I saw it early on, when I first came out, just being like oh, it's like a working class lesbian love story.

Ayden Love: 

Boy, were you wrong? Huh, yes, I was. Were you unhappy or were you pleased?

Micah Riot: 

I was freaked out, honestly. I think even more so because my partner sitting next to me kept being like why did you bring me here? Like why are we here? Like I would not have come if I knew, and I was like I didn't know either. And then I got really defensive because I didn't know either and I felt like responsible for like how she felt.

Ayden Love: 

So that must've felt awful. I also didn't know what the movie was about when I went into it. Somebody described it to me as lesbian fight club and I was like, obviously I'm in, but that's not what that movie is at all.

Micah Riot: 

No.

Ayden Love: 

Yeah, I feel like we all needed more information going in Um, but I I was really pleased with my outcome and I'm sorry you weren't.

Micah Riot: 

Well, most people who I've talked about it loved it the way you did and, you know, wanted to see it again. I did and, you know, wanted to see it again. I think you know the first murder scene, what I was fine with, even though it was graphic and intense, like I don't mind cool special effects where there's like pieces of skull missing, yeah, like that I was fine with. And then it's like it got further, yeah, progressively more gruesome and bloody and intense. That's where I was like do we not get a break? Like there's not going to be like just something else, like nice happening no, they were really not giving you anything nice in that one no, they weren't.

Micah Riot: 

But like the end, when they're skipping through the fields as like unicorns and there's like rainbows, I was like, okay, give us some camp, I'll take some camp, yeah I I really appreciated some of the breaks for surrealist weirdness that happened in it.

Ayden Love: 

I thought it was really visually beautiful.
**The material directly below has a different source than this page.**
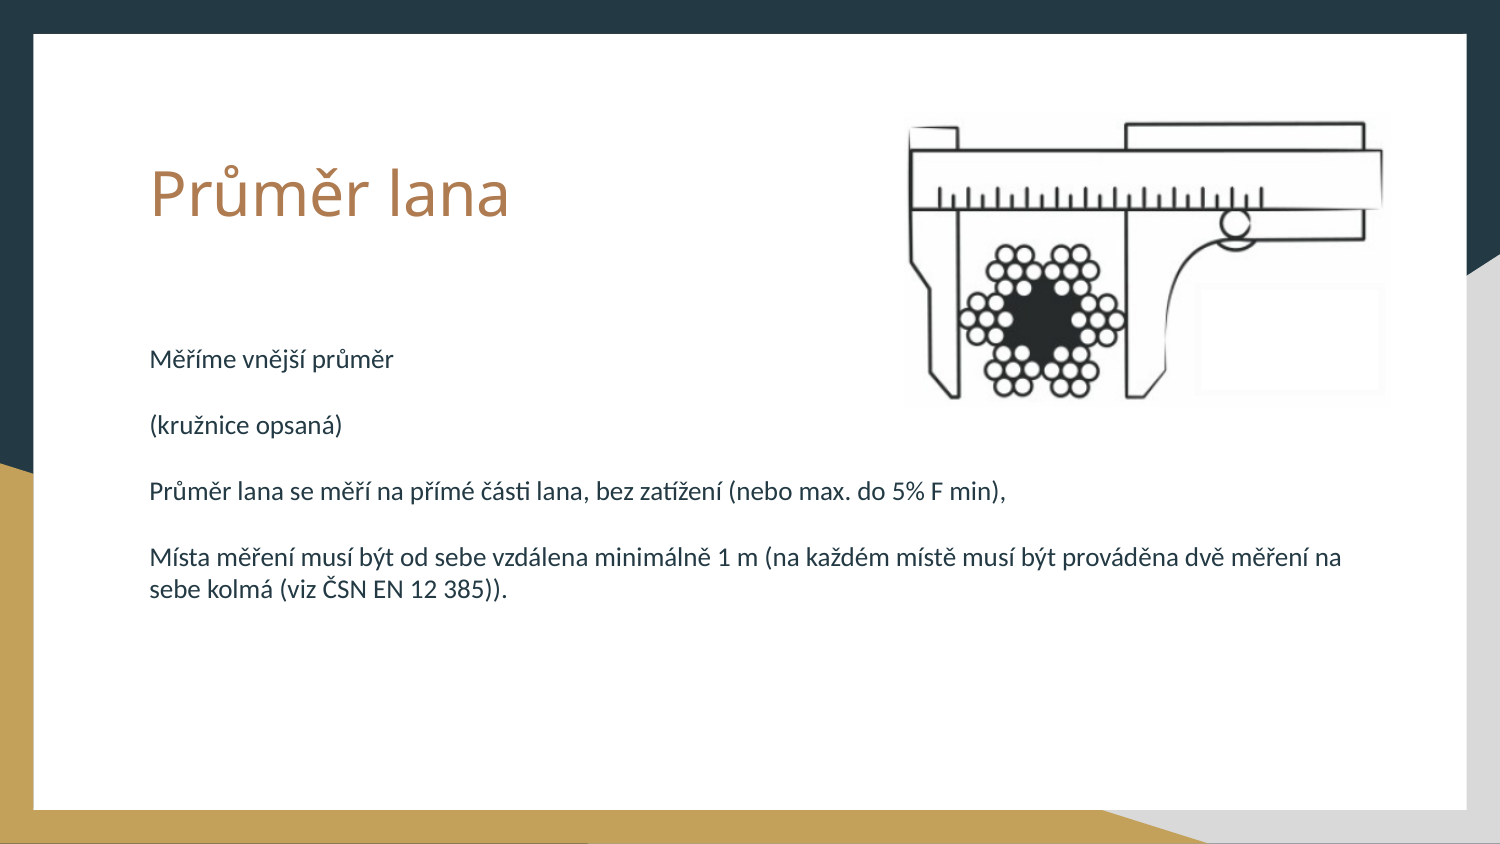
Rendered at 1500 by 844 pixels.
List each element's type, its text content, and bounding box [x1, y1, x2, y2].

title Průměr lana [134, 138, 904, 296]
picture [904, 111, 1391, 407]
list Měříme vnější průměr (kružnice opsaná) Průměr lana se měří na přímé části lana, bez zatížení (nebo max. do 5% F min), Místa měření musí být od sebe vzdálena minimálně 1 m (na každém místě musí být prováděna dvě měření na sebe kolmá (viz ČSN EN 12 385)). [134, 326, 1366, 729]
Also, if I'm like not enjoying a movie, sometimes I'll just sort of zone in on like the color palette or the camera angles or whatever, and that'll usually get me through to the end at least. But yeah, it was a gruesome movie and I did not know that that was about to happen.

Micah Riot: 

If you do watch lesbian, if you do want lesbian fight club, there's a movie on I'll remember what it's called now and I'll talk to you about it but there's like a teenage movie online that's literally lesbian fight club. It's these two teenage girls in high school decide that they will start having fight club as a way to get closer to their crushes, their female crushes. It's called bottoms bottoms okay yeah, and it's quite literally that teenage lesbian fight club that is so cute.

Micah Riot: 

There's lots of fighting and people hitting each other and it's like pretty done in like a very juicy way where there's lots of sound effects and wow, bloody noses and stuff well, maybe I'll take a break from the. X-files tonight. I think you would enjoy it. I think you actually would really enjoy it, yeah, so last question I ask my guests is what is something small that's been making you happy lately?

Ayden Love: 

Um, so it's very spring in North Carolina right now and my yard is full of wild strawberries Like I've never seen so many in my whole life, and this morning my son discovered them, and so we spent a good chunk of this morning just gathering wild strawberries and eating them, and it was it's the most joy I've felt in weeks, I think. Definitely like the spring coming, my child playing in the yard, all that is feeling like big joy.

Micah Riot: 

Wild strawberry flavor is one of my most favorite tastes in the world.

Ayden Love: 

Really yeah, yeah.

Micah Riot: 

It's such a specific thing. It doesn't to me, doesn't taste like strawberry, strawberry, but it's. There's something very special about it.

Ayden Love: 

It's almost kind of ephemeral you know, yeah, it's not like a hit you in the face. Flavor.

Micah Riot: 

No, but it's a very specific flavor.

Ayden Love: 

Totally. Yeah, well, you should come over to my yard, cause they are going off right now.

Micah Riot: 

Okay, I'm on my way, thank you, thanks for coming on the podcast. It was so kind of you to both to be down and also to be like like last minute. I'm like how about tomorrow? You're like yeah, okay, thank you.